Saturday, January 30, 2010

Some Good Sense on Trade Policy

John Papola writes in What the Hell do I know? (HERE):

“about 600-year-old defunct economics in the state of the union address?”

“As part of a speech that was marvelously delivered and, as is typical of such things, coated with pandering and economic nationalism, the President made the proclamation that his trade policy would attempt to double American exports. I doubt this was a Steve Jobs-style teaser for a hot new product coming from the Whitehouse that will fly off the shelves worldwide like the Apple iPad. No, this export goal is going to be sought through restrictive government trade and tariff policy. There is a name for this kind of economic policy and it’s nothing new (and certainly not “change”): mercantilism.

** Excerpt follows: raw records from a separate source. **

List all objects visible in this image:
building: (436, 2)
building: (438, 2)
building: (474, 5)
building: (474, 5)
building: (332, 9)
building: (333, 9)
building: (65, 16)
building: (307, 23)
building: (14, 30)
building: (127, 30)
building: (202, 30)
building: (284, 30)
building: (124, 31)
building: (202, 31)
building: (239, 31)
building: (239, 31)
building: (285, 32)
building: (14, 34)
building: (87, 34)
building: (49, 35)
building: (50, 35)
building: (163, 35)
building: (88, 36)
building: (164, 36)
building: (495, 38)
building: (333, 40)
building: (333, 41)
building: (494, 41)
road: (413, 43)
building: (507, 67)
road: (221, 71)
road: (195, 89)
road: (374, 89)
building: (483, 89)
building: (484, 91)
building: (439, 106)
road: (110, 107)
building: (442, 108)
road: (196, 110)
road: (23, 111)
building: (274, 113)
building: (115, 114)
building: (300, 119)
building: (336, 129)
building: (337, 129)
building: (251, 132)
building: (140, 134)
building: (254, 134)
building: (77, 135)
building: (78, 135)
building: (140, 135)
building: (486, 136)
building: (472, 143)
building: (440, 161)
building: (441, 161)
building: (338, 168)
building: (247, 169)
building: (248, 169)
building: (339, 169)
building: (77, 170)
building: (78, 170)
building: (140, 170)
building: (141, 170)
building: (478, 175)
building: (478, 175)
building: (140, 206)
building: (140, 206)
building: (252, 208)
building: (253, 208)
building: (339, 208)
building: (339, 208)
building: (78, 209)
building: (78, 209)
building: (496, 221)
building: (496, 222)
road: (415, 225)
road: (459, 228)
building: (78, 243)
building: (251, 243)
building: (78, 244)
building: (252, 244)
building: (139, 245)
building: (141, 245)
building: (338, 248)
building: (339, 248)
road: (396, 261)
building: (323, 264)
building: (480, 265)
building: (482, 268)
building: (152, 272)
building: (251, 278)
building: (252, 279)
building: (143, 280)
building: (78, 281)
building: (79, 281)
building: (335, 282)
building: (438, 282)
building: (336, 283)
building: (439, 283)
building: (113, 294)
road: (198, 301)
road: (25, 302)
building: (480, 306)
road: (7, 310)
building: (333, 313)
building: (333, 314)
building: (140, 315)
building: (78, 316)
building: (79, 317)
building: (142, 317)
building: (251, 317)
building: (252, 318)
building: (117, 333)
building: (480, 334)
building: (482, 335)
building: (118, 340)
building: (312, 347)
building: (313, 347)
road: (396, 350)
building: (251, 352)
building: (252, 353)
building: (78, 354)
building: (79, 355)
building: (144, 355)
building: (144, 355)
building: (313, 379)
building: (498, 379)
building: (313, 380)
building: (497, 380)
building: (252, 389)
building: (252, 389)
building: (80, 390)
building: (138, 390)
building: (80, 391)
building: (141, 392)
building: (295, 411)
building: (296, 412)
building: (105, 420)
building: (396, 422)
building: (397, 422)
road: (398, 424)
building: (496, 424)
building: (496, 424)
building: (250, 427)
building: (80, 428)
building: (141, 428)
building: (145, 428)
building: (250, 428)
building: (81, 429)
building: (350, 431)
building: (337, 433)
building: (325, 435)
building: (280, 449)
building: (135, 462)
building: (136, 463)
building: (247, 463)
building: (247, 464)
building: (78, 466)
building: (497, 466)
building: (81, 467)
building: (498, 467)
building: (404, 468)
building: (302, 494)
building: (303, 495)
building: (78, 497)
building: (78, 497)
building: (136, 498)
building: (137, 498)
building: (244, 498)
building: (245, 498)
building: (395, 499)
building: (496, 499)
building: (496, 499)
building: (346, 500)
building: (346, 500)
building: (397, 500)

Mercantilism is economic nationalism for the purpose of building a wealthy and powerful state. Adam Smith coined the term “mercantile system” to describe the system of political economy that sought to enrich the country by restraining imports and encouraging exports. This system dominated Western European economic thought and policies from the sixteenth to the late eighteenth centuries. The goal of these policies was, supposedly, to achieve a “favorable” balance of trade that would bring gold and silver into the country and also to maintain domestic employment. In contrast to the agricultural system of the physiocrats or the laissez-faire of the nineteenth and early twentieth centuries, the mercantile system served the interests of merchants and producers such as the British East India Company, whose activities were protected or encouraged by the state.

Mercantilism, at its heart, is a deeply pro-merchant/pro-“business” approach to trade, hence the name. Mercantile policy uses protectionist tools like tariffs and import quotas to help the narrow group of exporters at the expense of consumers and society on the whole. Why is Coca-Cola made of corn-syrup instead of sugarcane? Mercantile import quotas on sugar that help out the Domino Sugar corporation at the expense of the rest of us is the reason. Mercantilism is a 600-year-old doctrine, which is funny because many mercantile market skeptics critique the free-market liberalism of Adam Smith as being “our of date” and “a 200 year old doctrine”. Based on age, the trade policy of the Obama administration makes Adam Smith look downright hip

You must read this critique of today’s version of the 600 year-old mercantile policy of modern economies. Follow the link. It’s an highly original – and mostly correct – appreciation of what has been going on since Adam Smith’s time.

The facts are that not much notice was taken in practice in regard to Adam Smith’s detailed critique of the mercantile political economy, laid out on Wealth Of Nations (mainly Book IV). Yes, the Corn Laws were repealed, but the British navy and numerous British regiments enforced commercial relations between Britain and subject states throughout the 19th century.

Tariff reform was always on the agenda at some time or another; but kept coming back, and never really went away. It’s not as if Smith advised that all protective tariffs should be scrapped immediately, or overly hasty, or in ignorance of their effects on those dependent on protection to keep their jobs and incomes.

“Slowly and gradually” were Smith’s watch-words.